How did such a ridiculous thing come to pass? After all, Google is the main tool people use to search the Internet. Why shouldn't kids be allowed to use such an incredibly useful -- and, I daresay, educational -- Web site?

The SFUSD's IT department operates a filtering software program designed to block "offensive material" on school networks, which seems like a perfectly reasonable thing to do. But as you may know, teenagers are wily, and they have ways of laying their hands on pornography despite filters and parents and teachers and moral strictures, etc. These are horny people, hopped up on hormones in a way they never will be again, and shit happens.

In my day, we stole our parents' copies of Penthouse Variations; today kids get porn by evading their schools' filtering software. They do it, in part, by using Google's image cache. You see, when you search for pictures using the Google image search -- a subsearch page on Google that searches only pictures, not Web pages -- you can access copies of said images from Google's servers rather than the original pages where they appear. They're saved to Google's memory cache so users can access them faster. The reason you can evade a filter by accessing cached images is that filters are stupid. Filters block URLs, not content. So, www.hotnakedbabes.com is blocked but not Google's cache of www.hotnakedbabes.com. When smart ninth graders access pictures from Hot Naked Babes, it looks to the filter as if the user is downloading pictures from Google rather than the porn site. See how excellent these kids are? I give them an A.

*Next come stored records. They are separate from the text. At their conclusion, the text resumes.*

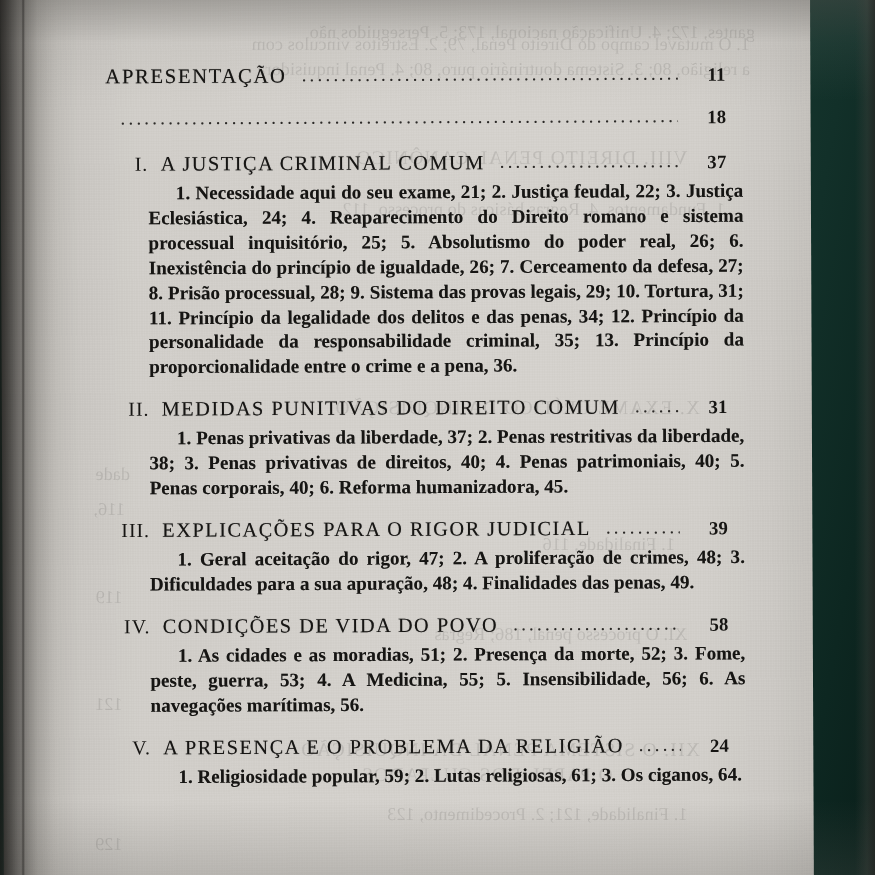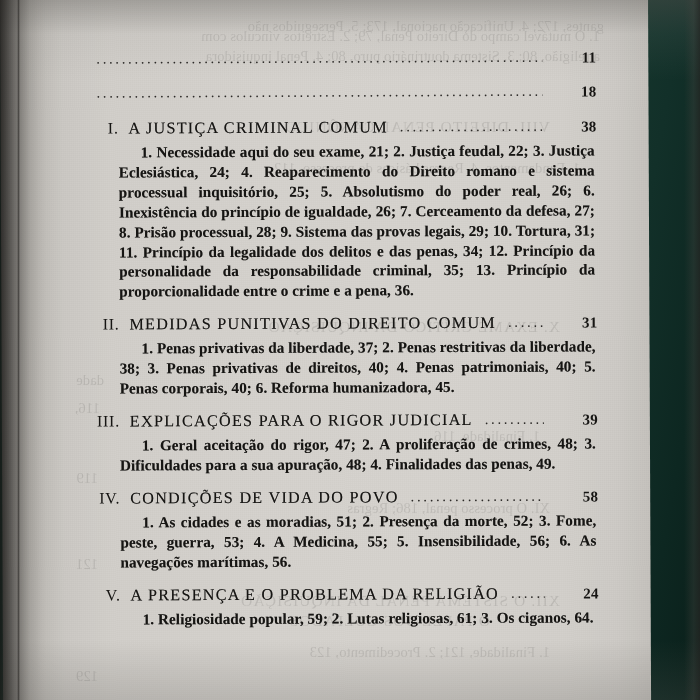--- a/index.html
+++ b/index.html
@@ -143,21 +143,21 @@
   .leaders::before{
     content:"..................................................................................................................";
     letter-spacing:2.6px;
     font-size:15px;
     color:#2b2927;
     display:block;
     white-space:nowrap;
   }
   .pg{
     width:46px;
-    text-align:right;
+    text-align:center;
     font-size:15px;
     font-weight:700;
     flex:0 0 auto;
     letter-spacing:.2px;
   }
 
   
   .chapter{ margin-bottom:4px; }
   .chap-head{
     display:flex;
@@ -225,36 +225,37 @@
 
   <div class="page-vignette"></div>
   <div class="gutter"></div>
   <div class="crease"></div>
   <div class="leaf-edge"></div>
 
   <div class="content">
     <div class="toc">
 
       <div class="fm-row">
+        <span class="fm-title">APRESENTAÇÃO</span>
         <span class="leaders"></span>
         <span class="pg">11</span>
       </div>
 
       <div class="fm-row">
         <span class="leaders"></span>
         <span class="pg">18</span>
       </div>
 
       <div class="chapter">
         <div class="chap-inner">
           <div class="chap-head">
             <span class="chap-num">I.</span>
             <span class="chap-title">A JUSTIÇA CRIMINAL COMUM</span>
             <span class="leaders"></span>
-            <span class="pg">38</span>
+            <span class="pg">37</span>
           </div>
           <p class="chap-items">1. Necessidade aqui do seu exame, 21; 2. Justiça feudal, 22; 3. Justiça Eclesiástica, 24; 4. Reaparecimento do Direito romano e sistema processual inquisitório, 25; 5. Absolutismo do poder real, 26; 6. Inexistência do princípio de igualdade, 26; 7. Cerceamento da defesa, 27; 8. Prisão processual, 28; 9. Sistema das provas legais, 29; 10. Tortura, 31; 11. Princípio da legalidade dos delitos e das penas, 34; 12. Princípio da personalidade da responsabilidade criminal, 35; 13. Princípio da proporcionalidade entre o crime e a pena, 36.</p>
         </div>
       </div>
 
       <div class="chapter">
         <div class="chap-inner">
           <div class="chap-head">
             <span class="chap-num">II.</span>
             <span class="chap-title">MEDIDAS PUNITIVAS DO DIREITO COMUM</span>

When the SFUSD heard some enterprising porn seekers at one school were using this filter evasion technique, somebody panicked and hit the censor button. According to a statement from the SFUSD, "the I.T. department has put a district-wide filter on only the image search capability of Google once it was determined that inappropriate images were getting through the existing filter." In addition, the district says other school districts, such as Tracy's, are considering adopting the same policy.

There are two profound problems with the "no Google" policy. The first is the way it suggests it's better to eliminate a basic educational resource -- comparable to a dictionary or encyclopedia -- just because it might contain references to sex. Students who are unable to conduct Google searches are missing out on a crucial part of computer literacy, since search engines are one of the best ways to find information on the Web.

The second problem, which is strictly laughable, is that regular Google also has caching. When I recently did a Google search (not an image search) on "hot naked babes," I was able to retrieve images of naked people from the cache. So basically all the SFUSD has done is interfere with students' reasonable use of Google's image search while not fixing the alleged problem.

Christopher Pepper, a teacher at the SFUSD's Abraham Lincoln High School, says, "This decision just makes it more difficult for students to get legitimate work done. Last week my students were putting together a presentation on gun violence and wanted to include photos of some local shooting victims. They couldn't look for photos because the district put in a ban on image searches." He adds, "As a teacher, I'm interested in helping young people develop into responsible adults, and I think one of the best ways to do that is by giving them respect. Using the same filters for six-year-olds and 16-year-olds doesn't make much sense and isn't very respectful."